Why Arts Education is More Important Than Ever

Version 2Have you ever stopped to consider the difference between sending or receiving a handwritten letter and an e-mail or text? I hadn’t until the other day, when I joined a discussion on whether cursive should be taught in schools, or just allowed to be forgotten and fall into obsolescence. Some argued that the latter had already happened, and that there was no need to preserve cursive because anything ever written in it worth saving, like the U.S. Constitution and Declaration of Independence, had long since been published online and in print. Others argued that cursive provided a level of personalization and even expression that keyed communication simply did not, and that the act of writing by hand fostered more thoughtful reasoning by allowing the writer to linger over words and phrases as they are formed on the paper, and discouraged them from being glossed over as they are hastily put down through a series of keystrokes.

Reading and writing go hand-in-hand. As people have stopped learning to write in cursive, they have also stopped being able to read cursive written by others. As I thought about all of this, I realized that often, when my students are doing hand-written work in class, they will add flourishes to certain letters, and draw decorative pictures on their papers, which adds a bit of self-expression and individualization to what they turn in. Occasionally, a student will even ask me, “did you like my picture?” I have learned to turn one-sided assignments over in case there is one of these artistic works on the back, lest I allow it to go unnoticed. I believe students want to put some recognizable expression of themselves in everything they do, and that because they are given fewer opportunities to do so than ever, they seize upon those that they are afforded. Apart from their name posted at the top of the page, a student’s work done on a keyboard and printed out is indistinguishable from all others. In most academic situations, the font is specified, so the appearance is standardized. While other characteristics such as overall writing proficiency can give clues as to the author, these are not vehicles for expression in the way a drawing is. Even poor spelling, which sadly identified me to my undergraduate English professors, can be an indication of the author, that too has been glossed over by spell check.

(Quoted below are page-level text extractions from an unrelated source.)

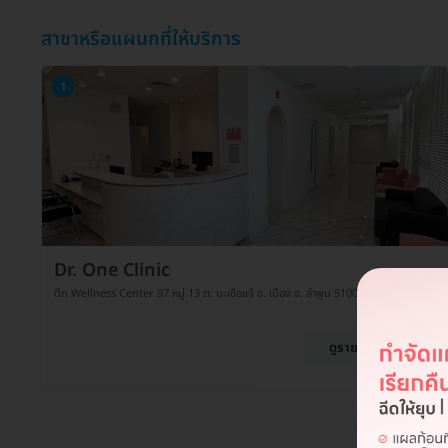
สาขาหรือแผนกที่ให้บริการ
1
Dr. One Clinic
ตึก Wellness Center 97 หมู่ 13 ต. มะเขือแจ้ อ. เมือง จ. ลำพูน 51000
ดูรายละเอียด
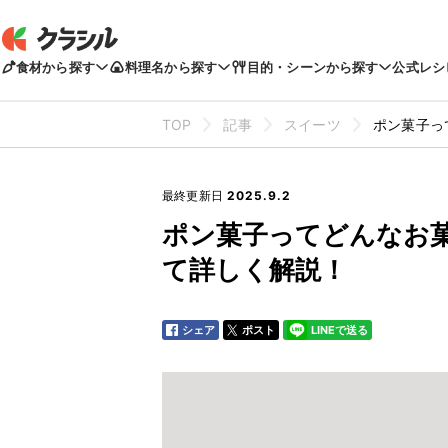
食材から探す
料理名から探す
目的・シーンから探す
公式レシ
TOP
記事
スイーツ
ポン菓子っ
最終更新日
2025.9.2
ポン菓子ってどんなお
て詳しく解説！
シェア
ポスト
LINEで送る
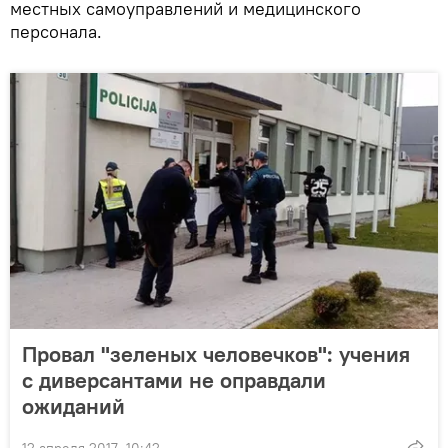
местных самоуправлений и медицинского
персонала.
Провал "зеленых человечков": учения
с диверсантами не оправдали
ожиданий
12 апреля 2017, 10:42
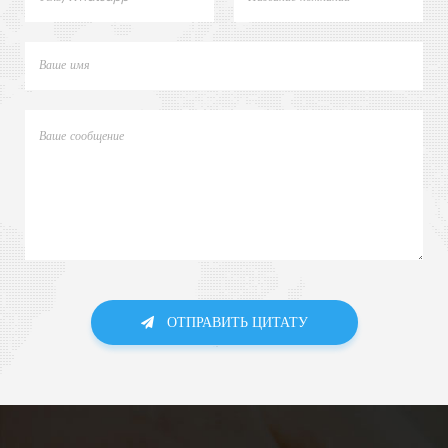
ОТПРАВИТЬ ЦИТАТУ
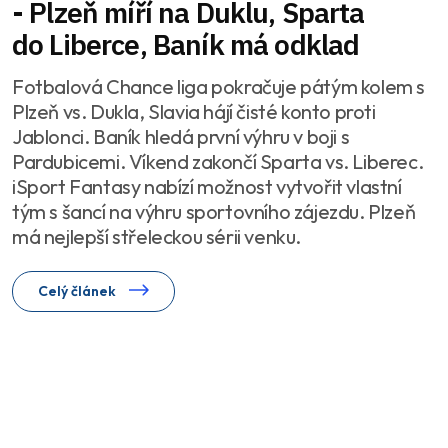
- Plzeň míří na Duklu, Sparta
do Liberce, Baník má odklad
Fotbalová Chance liga pokračuje pátým kolem s
Plzeň vs. Dukla, Slavia hájí čisté konto proti
Jablonci. Baník hledá první výhru v boji s
Pardubicemi. Víkend zakončí Sparta vs. Liberec.
iSport Fantasy nabízí možnost vytvořit vlastní
tým s šancí na výhru sportovního zájezdu. Plzeň
má nejlepší střeleckou sérii venku.
Celý článek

Bereft of these formerly ample opportunities for self-expression, (spelling errors excepted) I believe the arts have become more important to students than ever. Here, at least, is a discipline where students are, or should be, encouraged to express themselves, to seek out through interpretation the expressings of others, and to be understood on a level that is unparalleled in other disciplines. This offers both an immense opportunity choosing-beautiful-musicand challenge for music educators. For all of our philosophical heritage that espouses the arts as a healthy vehicle for expression, now that we are faced with National Core Arts Standards that overflow with references to “expressive intent,” many music educators, including myself, are left to struggle with just how another person’s expressive intent can be known for certain, and how to teach others to its discovery.

Several new facets of expression emerge from the standards. First, students take on the task of selecting music to perform, and do so based on their “interest in and knowledge of musical works.” While both interest and knowledge can be affected by teaching, both are also resident in students, and when brought to bear on selecting music, become agents in expressing through the selection of musical works. This scenario is quite different from a music teacher who alone selects music for students, and then “sells” his or her interest in the work by requiring them to learn it.

Second, students take on the task of analyzing music they will perform. This analysis is not the sort we did in our undergraduate music theory classes, doing harmonic and thematic analyses of Beethoven piano sonatas and Schoenberg tone rows. No, here students analyze composers’ “context and how they manipulate elements of music [to] provide insight into their intent.” What were the circumstances under which and the purpose for which this music was composed, and then knowing that, how does the music reflect the context and achieve the purpose? What did the composer intend to express when he or she wrote this music? Knowing these things from analysis then informs the performance. Students discover how to handle musical elements according to what the composer meant to express, and become agents of that expressing on behalf of the composer. They also connect with some of themselves, and further interpret the music according to the commonalities they find between themselves and the composer. Once students have performed the work, they analyze their own performance in a similar way, determining if their presentation of musical elements succeeded in conveying the expressive intents they discovered. The ultimate goal of performing music is conveying meaning, and this is first and foremost a matter of expression. 

The whole milieu out of which a composer’s conveyed meaning is born is ramped up when students shift form being performers to composers. When they create music, they are creating musical ideas and then selecting and organizing their own ideas into a musical work for the purpose of conveying their own chosen meaning. Because musical meaning is never literal as literary meaning is, expressive intent in music is at once more general and more personal. Musical meaning is experienced not so much in ideas expressed with words as it is in physical responses such as increased heart rate or sweaty palms, and psychological responses such as a sense of repose, beauty, being startled or delighted. Though we fear being scared, we delight in scary music. It is a safe way to enjoy our humanness manifest in emotions and psychology. Because of how music affects us, it surpasses even poetry in expressive potential. When we have successfully expressed ourselves through music, we are more deeply gratified, more affirmed and set right than we can be by expressing ourselves through any other medium. So while the rest of education continues to sterilize itself of self expression and the valuing thereof, music educators, taking our cue from our standards, must become more embracing and respecting than ever of the expressive intent of music creators and performers, and foremost among them our students.